▶ [WRITTEN INSTRUCTION A]: Find every line in the rows that contains the word "common", matching case exactly, and copy each one.

▶ [SELECTION]:
= = = =

Why does AI matter to industrial firms and traditional enterprises?

Throughout modern business history, industries that have become substantially all about “data + math” have seen both enormous gains in productivity as well as disruption of business models and business leadership. Today, we call this digital transformation. Financial services and banking, which began their transformations at the dawn of the computer age, are among the earliest examples of industries transformed. Since then we’ve seen many more examples in telecom, media and entertainment, retail, and other industries. Firms like Netflix and Amazon have become leaders in both broadcasting and content creation; Amazon is dominating increasing amounts of the retail and distribution sectors; and online video games and social media have overtaken more traditional forms of recreation.

This has dramatic implications for firms currently in these industries who have not fully embraced digital transformation, as they face displacement or gradual marginalization if they are not quick to establish a strategy and rapidly begin executing.

In industries that are lower on the curve in terms of digital transformation, opportunities are present to establish new leadership and drive the very transformations that will reshape these industries in the future. This is especially the case with very physical industries such as transportation, energy, steel, and mining. Early-adopting firms are presented with opportunities to transform the way things are done, resulting in changes in business performance and the firm establishment of new leaders.

Figure 1. Digital transformation is happening in many industries, with enormous global impact.

What are Enterprise AI & Industrial AI?

We term the core technologies and processes driving these transformations in the modern era “Enterprise AI & Industrial AI.” There is an overwhelming level of noise about “AI” right now, and it can be very difficult for business leaders and practitioners to keep up, to understand what it all means to their business, and how to get started in applying it.

Mature AI

Understand first that most of what you hear from the media today (including the tech media) refers to a class of problems that may be termed “Mature AI.” Such problems generally have the following characteristics:

1. The problems are clearly identified and articulated. It is taken as self-evident that the solution is intrinsically dependent on AI.

= = = =

▶ [EXERCISE INPUTS]:

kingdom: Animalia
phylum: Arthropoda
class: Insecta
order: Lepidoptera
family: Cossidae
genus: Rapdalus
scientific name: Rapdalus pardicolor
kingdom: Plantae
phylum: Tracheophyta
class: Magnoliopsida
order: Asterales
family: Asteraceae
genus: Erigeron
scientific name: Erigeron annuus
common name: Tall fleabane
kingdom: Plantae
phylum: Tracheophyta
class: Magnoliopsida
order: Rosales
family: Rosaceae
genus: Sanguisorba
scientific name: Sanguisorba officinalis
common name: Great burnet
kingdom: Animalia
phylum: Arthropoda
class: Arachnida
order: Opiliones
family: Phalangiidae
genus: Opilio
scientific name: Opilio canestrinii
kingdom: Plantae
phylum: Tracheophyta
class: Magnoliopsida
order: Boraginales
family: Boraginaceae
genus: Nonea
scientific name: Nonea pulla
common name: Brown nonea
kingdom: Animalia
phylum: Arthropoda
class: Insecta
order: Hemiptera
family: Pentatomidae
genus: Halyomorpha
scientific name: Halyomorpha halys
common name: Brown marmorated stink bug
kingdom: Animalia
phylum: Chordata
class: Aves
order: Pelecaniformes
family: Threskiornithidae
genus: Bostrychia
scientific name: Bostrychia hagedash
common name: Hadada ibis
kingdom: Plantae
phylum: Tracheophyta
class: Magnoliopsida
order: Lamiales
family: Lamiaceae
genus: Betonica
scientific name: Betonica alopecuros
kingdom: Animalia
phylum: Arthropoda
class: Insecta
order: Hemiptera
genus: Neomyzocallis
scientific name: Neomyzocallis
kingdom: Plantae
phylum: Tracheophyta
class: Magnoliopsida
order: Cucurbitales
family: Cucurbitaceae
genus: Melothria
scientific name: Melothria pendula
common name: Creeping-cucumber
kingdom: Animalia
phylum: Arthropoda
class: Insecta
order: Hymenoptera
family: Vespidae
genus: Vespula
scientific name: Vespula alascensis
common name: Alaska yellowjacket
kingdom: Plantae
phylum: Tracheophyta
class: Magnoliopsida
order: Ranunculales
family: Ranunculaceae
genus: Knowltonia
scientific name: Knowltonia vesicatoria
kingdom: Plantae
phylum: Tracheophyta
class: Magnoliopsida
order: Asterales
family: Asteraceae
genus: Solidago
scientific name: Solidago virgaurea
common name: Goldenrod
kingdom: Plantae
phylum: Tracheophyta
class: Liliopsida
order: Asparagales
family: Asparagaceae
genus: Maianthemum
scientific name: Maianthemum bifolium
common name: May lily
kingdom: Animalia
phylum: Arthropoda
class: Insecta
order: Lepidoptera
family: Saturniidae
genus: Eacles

= = = =

▶ [WRITTEN INSTRUCTION B]: Revise the part of the AI article that opens with the words containing "What are Enterprise" and closes with "dependent on AI.", swapping "noise" for "chatter".

▶ [EXERCISE ANSWER A]:
common name: Tall fleabane
common name: Great burnet
common name: Brown nonea
common name: Brown marmorated stink bug
common name: Hadada ibis
common name: Creeping-cucumber
common name: Alaska yellowjacket
common name: Goldenrod
common name: May lily

▶ [EXERCISE ANSWER B]:
What are Enterprise AI & Industrial AI?

We term the core technologies and processes driving these transformations in the modern era “Enterprise AI & Industrial AI.” There is an overwhelming level of chatter about “AI” right now, and it can be very difficult for business leaders and practitioners to keep up, to understand what it all means to their business, and how to get started in applying it.

Mature AI

Understand first that most of what you hear from the media today (including the tech media) refers to a class of problems that may be termed “Mature AI.” Such problems generally have the following characteristics:

1. The problems are clearly identified and articulated. It is taken as self-evident that the solution is intrinsically dependent on AI.